Residents along the Thai-Myanmar border in Chiang Rai’s Mae Sai district and Myanmar’s Tha Chi Lek province attended the event along Phaholyothin Road despite rainy conditions.

Tak Bat Devo comes from the word ‘Devorohana’ which means the day the Buddha returned from his visit to his mother in Tavatimsa Heaven. As the legend goes, the villagers of Sung Gus Nakorn were very delighted at the Buddha’s return so they came to give food offerings to him.

In Lamphun, hundreds of people made merit and gave alms to monks at the famous local Wat Phrathat Haripunchai Temple under the rain and cool weather, while in Pichit province, thousands of Buddhists attended a religious ceremony at a local temple in the provincial seat where the Buddha’s footprint is situated.

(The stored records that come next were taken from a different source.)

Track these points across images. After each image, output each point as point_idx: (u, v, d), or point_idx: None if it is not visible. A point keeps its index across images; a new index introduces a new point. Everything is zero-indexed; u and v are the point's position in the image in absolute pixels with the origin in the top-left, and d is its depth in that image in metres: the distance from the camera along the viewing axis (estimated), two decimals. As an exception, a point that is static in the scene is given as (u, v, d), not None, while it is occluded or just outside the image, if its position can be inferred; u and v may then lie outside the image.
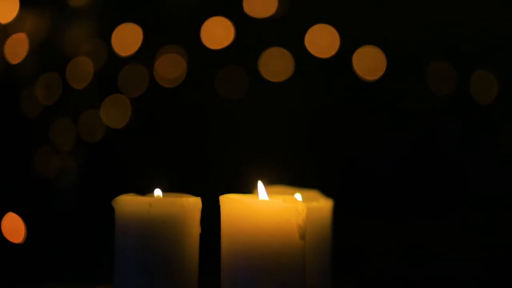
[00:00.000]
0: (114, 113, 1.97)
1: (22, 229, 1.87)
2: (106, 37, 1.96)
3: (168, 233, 1.07)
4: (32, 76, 1.93)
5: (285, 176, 1.48)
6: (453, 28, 1.93)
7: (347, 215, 1.63)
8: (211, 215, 1.12)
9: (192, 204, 1.10)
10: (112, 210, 1.10)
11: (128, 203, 1.08)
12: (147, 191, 1.14)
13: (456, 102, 1.93)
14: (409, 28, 1.93)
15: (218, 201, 1.08)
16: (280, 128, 1.98)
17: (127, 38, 1.96)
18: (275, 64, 1.95)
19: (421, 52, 1.94)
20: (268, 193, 1.10)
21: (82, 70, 1.95)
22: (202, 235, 1.11)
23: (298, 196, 1.23)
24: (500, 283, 1.85)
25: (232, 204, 1.06)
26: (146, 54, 1.96)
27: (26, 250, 1.87)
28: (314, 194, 1.28)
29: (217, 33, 1.95)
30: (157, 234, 1.07)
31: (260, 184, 1.10)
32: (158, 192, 1.12)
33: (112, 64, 1.96)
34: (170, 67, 1.97)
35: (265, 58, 1.96)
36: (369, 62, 1.93)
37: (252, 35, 1.96)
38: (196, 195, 1.12)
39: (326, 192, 1.29)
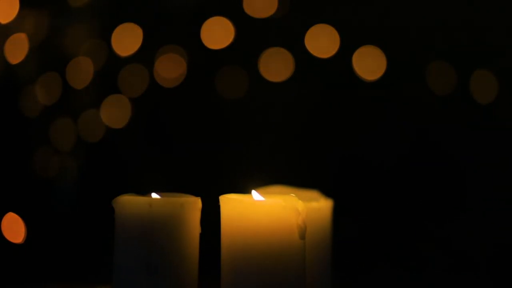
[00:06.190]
0: (114, 113, 1.97)
1: (22, 229, 1.87)
2: (106, 37, 1.96)
3: (168, 233, 1.07)
4: (32, 76, 1.93)
5: (285, 176, 1.48)
6: (453, 28, 1.93)
7: (347, 215, 1.63)
8: (211, 215, 1.12)
9: (192, 204, 1.10)
10: (112, 210, 1.10)
11: (128, 203, 1.08)
12: (147, 191, 1.14)
13: (456, 102, 1.93)
14: (409, 28, 1.93)
15: (218, 201, 1.08)
16: (280, 128, 1.98)
17: (127, 38, 1.96)
18: (275, 64, 1.95)
19: (421, 52, 1.94)
20: (268, 193, 1.10)
21: (82, 70, 1.96)
22: (202, 235, 1.11)
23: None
24: (500, 285, 1.85)
25: (232, 204, 1.06)
26: (146, 54, 1.97)
27: (26, 250, 1.87)
28: (314, 194, 1.28)
29: (217, 33, 1.95)
30: (157, 234, 1.07)
31: (254, 192, 1.09)
32: (154, 195, 1.12)
33: (112, 64, 1.96)
34: (170, 67, 1.97)
35: (265, 58, 1.96)
36: (369, 62, 1.93)
37: (252, 35, 1.96)
38: (196, 195, 1.12)
39: (326, 192, 1.29)
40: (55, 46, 1.95)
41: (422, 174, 1.96)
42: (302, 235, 1.05)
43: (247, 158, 1.96)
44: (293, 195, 1.07)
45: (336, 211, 1.27)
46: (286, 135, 1.97)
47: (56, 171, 1.95)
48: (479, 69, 1.92)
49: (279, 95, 1.96)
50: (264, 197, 1.08)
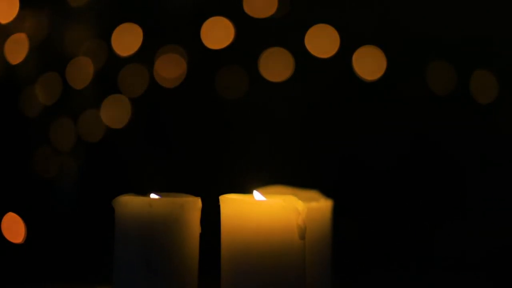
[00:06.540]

Meanwhile, in the southern province of Songkhla, around one thousand people joined the Tak Bat Devo Festival where 199 monks lined up to receive alms in the provincial seat. Some of the items offered to monks by Buddhists will be later donated to local temples in Songkhla’s four districts bordering the three southernmost provinces of Pattani, Yala and Narathiwat.

The religious ceremony is celebrated countrywide, including in the southern provinces of Phuket and Nakhon Si Thammarat as well as the northeastern province of Nakhon Ratchasima.